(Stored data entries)
>>>
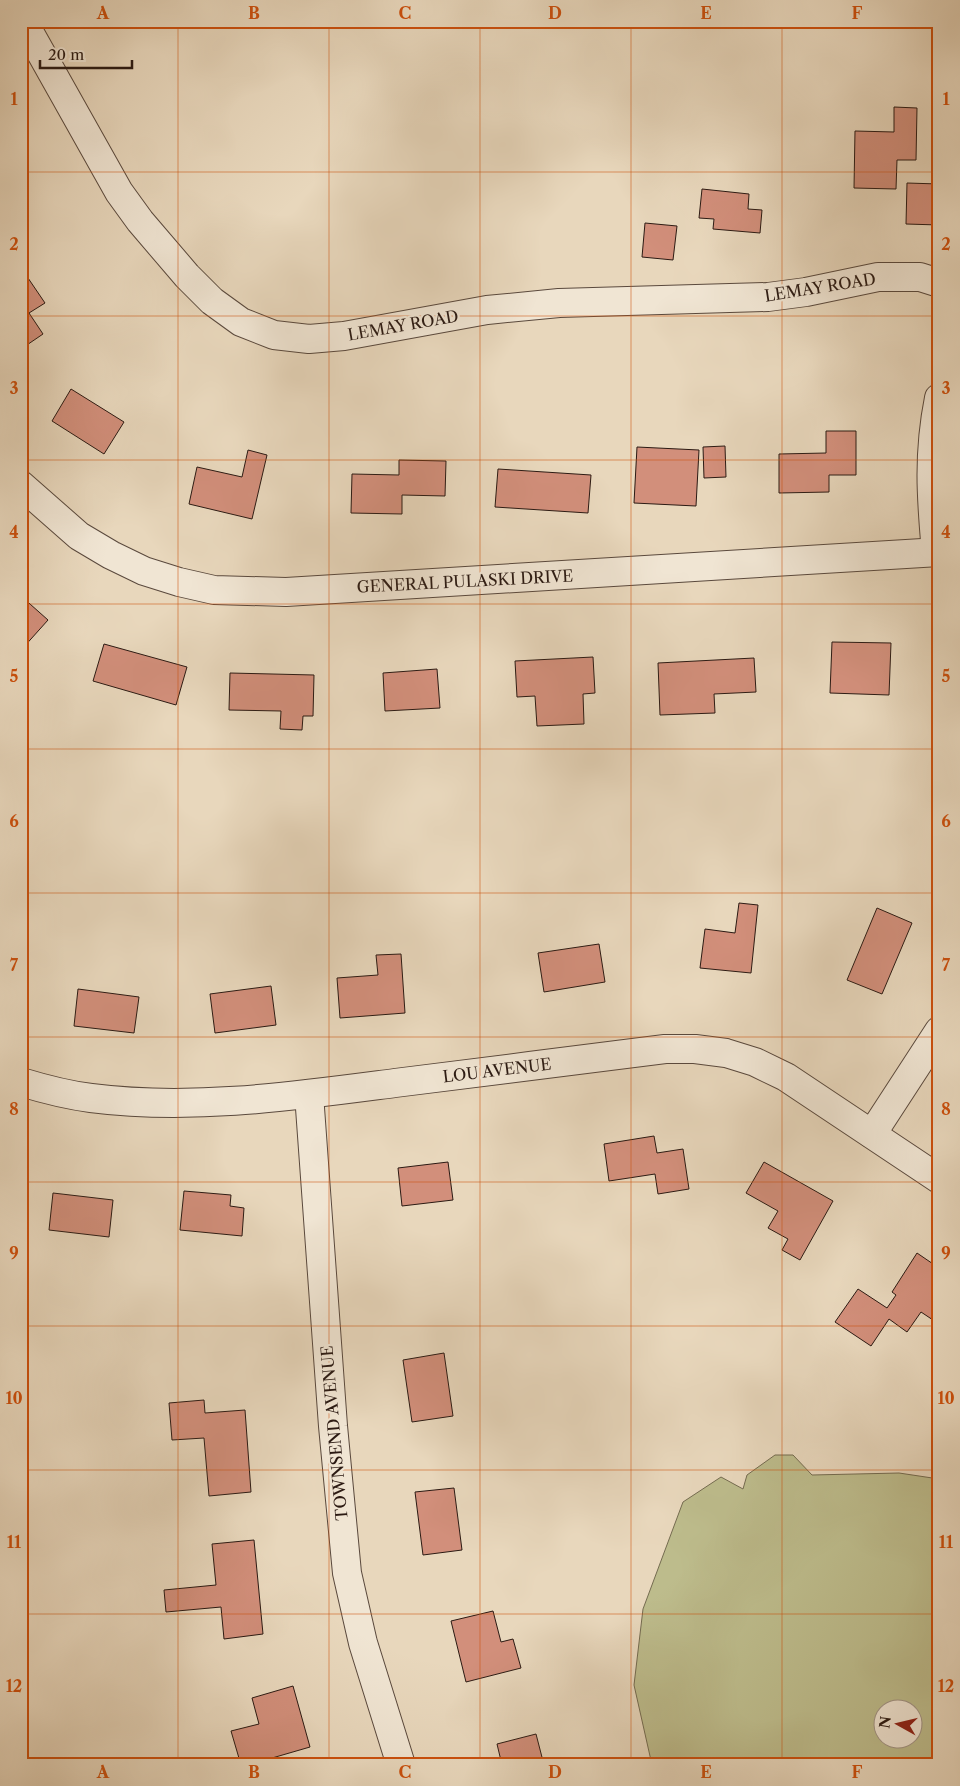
<svg xmlns="http://www.w3.org/2000/svg" width="960" height="1786" font-family="'Libre Caslon Text',serif">
<style>
.green{fill:#bdbc8c;stroke:#746b50;fill-rule:evenodd}
.building{fill:#d28f7b;stroke:#2b1a13}
.lines{fill:none;stroke-linecap:round;stroke-linejoin:round}
.minor-casing{stroke:#5a493d;stroke-width:30}
.minor{stroke:#f0e5d3;stroke-width:28}
.grid{fill:none;stroke:#cc500d;stroke-width:1;stroke-opacity:0.55}
.labels{text-anchor:middle;dominant-baseline:central;stroke-width:4.5;stroke-linejoin:round;paint-order:stroke}
.street-label{font-size:16px;fill:#2b1a13;stroke:#f0e5d3}
.neatline{fill:none;stroke:#cc500d;stroke-width:2}
.grid-label{font-size:16px;text-anchor:middle;font-weight:bold;fill:#cc500d}
</style>
<rect width="100%" height="100%" fill="#e8d7bc"/>
<filter id="stains"><feTurbulence type="fractalNoise" baseFrequency=".004" numOctaves="4"/><feColorMatrix values="0 0 0 0 .2 0 0 0 0 .09 0 0 0 0 .02 0 0 0 .5 -.17"/></filter>
<radialGradient id="worn" r=".72"><stop offset=".6" stop-color="#630" stop-opacity="0"/><stop offset="1" stop-color="#630" stop-opacity=".3"/></radialGradient>
<!-- green -->
<path class="green" d="M775 1455H793L812 1475 899 1473 939 1479V1765H652L634 1685 643 1609 683 1502 721 1477 743 1489 747 1475ZM882 1708H912V1738H882Z"/>
<!-- building -->
<g class="building">
<polygon points="894,107 917,108 916,160 897,160 896,189 854,188 855,131 894,132"/>
<polygon points="907,183 939,184 939,225 906,224"/>
<polygon points="702,189 749,194 748,209 762,210 760,233 713,229 714,219 699,218"/>
<polygon points="645,223 677,226 673,260 642,257"/>
<polygon points="28,278 45,303 29,313 43,334 21,349 21,282"/>
<polygon points="71,389 124,422 104,454 52,421"/>
<polygon points="826,431 856,431 856,475 829,475 829,492 779,493 779,454 826,453"/>
<polygon points="725,446 726,477 704,478 703,447"/>
<polygon points="637,447 699,450 696,506 634,503"/>
<polygon points="248,450 267,455 252,519 189,504 197,467 242,477"/>
<polygon points="399,460 446,461 445,496 402,495 402,514 351,513 352,474 399,475"/>
<polygon points="498,469 591,475 588,513 495,507"/>
<polygon points="21,596 48,620 22,649 21,648"/>
<polygon points="832,642 891,643 889,695 830,693"/>
<polygon points="104,644 187,667 176,705 93,681"/>
<polygon points="593,657 595,693 583,694 584,724 537,726 535,696 517,697 515,661"/>
<polygon points="754,658 756,692 714,694 715,713 660,715 658,663"/>
<polygon points="437,669 440,708 385,711 383,673"/>
<polygon points="230,673 314,675 313,716 303,716 302,730 280,729 281,711 229,710"/>
<polygon points="739,903 758,905 751,973 700,968 705,929 735,933"/>
<polygon points="877,908 912,923 882,994 847,980"/>
<polygon points="599,944 605,982 544,992 538,953"/>
<polygon points="401,954 405,1013 340,1018 337,978 378,975 376,955"/>
<polygon points="271,986 276,1025 215,1033 210,994"/>
<polygon points="78,989 139,997 134,1033 74,1026"/>
<polygon points="654,1136 657,1153 683,1149 689,1189 658,1194 655,1174 609,1181 604,1144"/>
<polygon points="448,1162 453,1200 402,1206 398,1168"/>
<polygon points="764,1162 833,1201 800,1260 782,1250 788,1239 768,1228 778,1211 746,1193"/>
<polygon points="184,1191 231,1195 230,1206 244,1208 242,1236 180,1230"/>
<polygon points="53,1193 113,1200 109,1237 49,1230"/>
<polygon points="917,1253 939,1268 939,1324 921,1312 907,1332 889,1319 871,1346 835,1322 858,1289 887,1308 896,1295 892,1292"/>
<polygon points="444,1353 453,1416 412,1422 403,1360"/>
<polygon points="204,1400 205,1413 245,1410 251,1492 209,1496 204,1438 172,1440 169,1403"/>
<polygon points="454,1488 462,1550 423,1555 415,1492"/>
<polygon points="254,1540 263,1634 224,1639 221,1607 166,1612 164,1590 216,1585 212,1544"/>
<polygon points="493,1611 501,1642 513,1639 521,1668 466,1682 451,1621"/>
<polygon points="293,1686 310,1747 248,1765 241,1765 231,1731 259,1724 252,1698"/>
<polygon points="536,1734 544,1765 502,1765 497,1744"/>
</g>
<g class="lines">
<defs>
<g id="minor">
<polyline points="23,21 119,192 140,221 187,276 212,301 241,322 274,335 309,339 344,336 487,310 559,303 768,297 806,292 878,277 920,277 939,283"/>
<polyline points="21,485 79,536 111,555 144,571 179,582 214,590 286,592 939,552"/>
<path d="M936 552C931 497 928 453 939 398"/>
<path d="M21 1082C44 1089 67 1095 91 1098 192 1111 295 1096 395 1083 485 1072 575 1060 665 1049H695L726 1053 755 1062 786 1077 939 1179"/>
<polyline points="309,1094 333,1426 347,1573 363,1643 401,1765"/>
<polyline points="872,1134 939,1031"/>
</g>
</defs>
<!-- minor casing -->
<use href="#minor" class="minor-casing"/>
<!-- minor -->
<use href="#minor" class="minor"/>
</g>
<!-- grid -->
<path class="grid" d="M178 21V1765M329 21V1765M480 21V1765M631 21V1765M782 21V1765M21 172H939M21 316H939M21 460H939M21 604H939M21 749H939M21 893H939M21 1037H939M21 1182H939M21 1326H939M21 1470H939M21 1614H939"/>
<g class="labels">
<!-- street labels -->
<g class="street-label">
<text transform="translate(820 287) rotate(-9)">LEMAY ROAD</text>
<text transform="translate(403 325) rotate(-10)">LEMAY ROAD</text>
<text transform="translate(465 581) rotate(-3)">GENERAL PULASKI DRIVE</text>
<text transform="translate(497 1070) rotate(-7)">LOU AVENUE</text>
<text transform="translate(334 1433) rotate(-95)">TOWNSEND AVENUE</text>
</g>
</g>
<!-- margin -->
<rect width="960" height="1786" fill="none" stroke="#e8d7bc" stroke-width="55"/>
<!-- north arrow -->
<g transform="translate(898 1724) rotate(278)"><circle r="24" fill="#f0e5d3" stroke="#a19486"/>
<path d="M0-4L9 19L0 12L-9 19Z" fill="#8f2418"/>
<text y="-8" font-size="14" font-weight="bold" text-anchor="middle" fill="#2b1a13">N</text>
</g>
<!-- scale -->
<path d="M40 60v8h92v-8" fill="none" stroke="#2b1a13" stroke-width="2.5"/>
<text x="48" y="60" font-size="15" fill="#2b1a13" stroke="#f0e5d3" stroke-width="4" paint-order="stroke">20 m</text>
<rect x="28" y="28" width="904" height="1730" class="neatline"/>
<g class="grid-label">
<text x="103" y="19">A</text>
<text x="254" y="19">B</text>
<text x="405" y="19">C</text>
<text x="555" y="19">D</text>
<text x="706" y="19">E</text>
<text x="857" y="19">F</text>
<text x="14" y="105">1</text>
<text x="946" y="105">1</text>
<text x="14" y="250">2</text>
<text x="946" y="250">2</text>
<text x="14" y="394">3</text>
<text x="946" y="394">3</text>
<text x="14" y="538">4</text>
<text x="946" y="538">4</text>
<text x="14" y="682">5</text>
<text x="946" y="682">5</text>
<text x="14" y="827">6</text>
<text x="946" y="827">6</text>
<text x="14" y="971">7</text>
<text x="946" y="971">7</text>
<text x="14" y="1115">8</text>
<text x="946" y="1115">8</text>
<text x="14" y="1259">9</text>
<text x="946" y="1259">9</text>
<text x="14" y="1404">10</text>
<text x="946" y="1404">10</text>
<text x="14" y="1548">11</text>
<text x="946" y="1548">11</text>
<text x="14" y="1692">12</text>
<text x="946" y="1692">12</text>
<text x="103" y="1778">A</text>
<text x="254" y="1778">B</text>
<text x="405" y="1778">C</text>
<text x="555" y="1778">D</text>
<text x="706" y="1778">E</text>
<text x="857" y="1778">F</text>
</g>
<rect width="100%" height="100%" filter="url(#stains)"/>
<rect width="100%" height="100%" fill="url(#worn)"/>
</svg>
<<<
> [Try it] If a line in the records has the word "anchor", copy that line.

> [Written solution]
.labels{text-anchor:middle;dominant-baseline:central;stroke-width:4.5;stroke-linejoin:round;paint-order:stroke}
.grid-label{font-size:16px;text-anchor:middle;font-weight:bold;fill:#cc500d}
<text y="-8" font-size="14" font-weight="bold" text-anchor="middle" fill="#2b1a13">N</text>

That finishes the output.